Hakuna Matata Hakuna Haraka- Proverb


Hakuna Matata Hakuna Haraka


No worries, no hurries


“I know you heard this in the lion king but they only say half. The original proverb is a common Kenyan saying you use to tell people to enjoy life. The second half that Disney missed is actually the key part! Kenyans are fun people who love to party so we aren’t meant to rush or worry. We would use it whenever someone was stressing out or worrying to try and calm them down.”


Hakuna Matata is a well known phrase from Disney’s Lion King, and as the song states it means no worries. The second part of this proverb explains that by not hurrying or rushing things you can achieve a life without worries. This proverb has significant cultural importance as it serves for a micro chasm of the attitude of many Kenyans. This proverb is similar to western proverbs such as “stop and smell the roses”. Furthermore  Hakuna Matata has become a proverb that is known throughout the world and not just in Kenya.

Good enough – Proverb


“It’s good enough for who it’s for”


“I learned this proverb from my dad and it seems to have spread throughout our whole family. I know this may seem like a simple ‘good enough’ but we use it anytime someone may be worried about their work. Off the top of my head I remember using it jokingly with our grandpa the other day when I was mowing the lawn for him.”


This proverb has a very small folkgroup being essentially just my family. Despite this, like other proverbs we use it all the time to give a statement social credit. Since the proverb could be considered an oicotype of “it’s good enough” it’s familiar enough that most people are able to understand its meaning. The situations in which the proverb are used are typically humorous or self deprecating as in doing making your bed hastily and then saying “well it’s good enough for who it’s for”.

Arbol Torcido Saying

Informant Info:

  • Nationality: Mexican
  • Age: 50
  • Occupation: N/A
  • Residence: Los Angeles 
  • Primary language: Spanish 
  • Relationship: mother 


“Arbol que nace torcido, jamas su tronco endereza.”

No literal english translation

 Closest english translation to the phrase above : “tree that is born crooked, its trunk never straightens 


EP says the saying has different meanings; she states, “Puede ser una persona o cosa que estaba hecho mal desde el principio, jamas va ser derecha o jamas se va corregir.” It can be a person or thing that was made wrong from the beginning, it will never be just. The informant says it’s a “refran” or “dicho,” which in English means it is a proverb, a saying, or a riddle. She first heard the saying from her parents when she was about 5 years old. She said at first she didn’t know the significance or true meaning of it until it was explained to her. However, she told me that it was also one of those things that was common sense because you could put two and two together when it is said in a certain situation. She also remembers hearing the proverb told during specific situations. An example she provided me with was of a son who was always reckless as a child and continues to live a reckless life. 

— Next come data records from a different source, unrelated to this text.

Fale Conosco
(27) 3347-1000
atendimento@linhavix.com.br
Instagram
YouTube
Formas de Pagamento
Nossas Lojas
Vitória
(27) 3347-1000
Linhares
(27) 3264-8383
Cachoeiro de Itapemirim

I had never heard this proverb before, and at first I was confused because of how the words are phrased in Spanish. Once the informant further explained what it meant, I was able to draw my own interpretation of the proverb. I believe the saying refers to a person who is believed to be unable to change due to the way they were raised or grew up. I believe that from a young age, the way we are educated and what we learn from the people surrounding us leave an impact on us. There are various factors that will help shape who you will become when you grow up. A crooked trunk will never straighten because it was born that way. This could be interpreted in the context of a person that holds negative values and attitudes from a young age. This individual will find it more difficult to change these bad characteristics and habits because they have been instilled into their being. Adopting new habits and values is always possible, but it will be more of a challenge to do so. The person must be willing to change and put in the effort to become better and “enderezer”(straighten).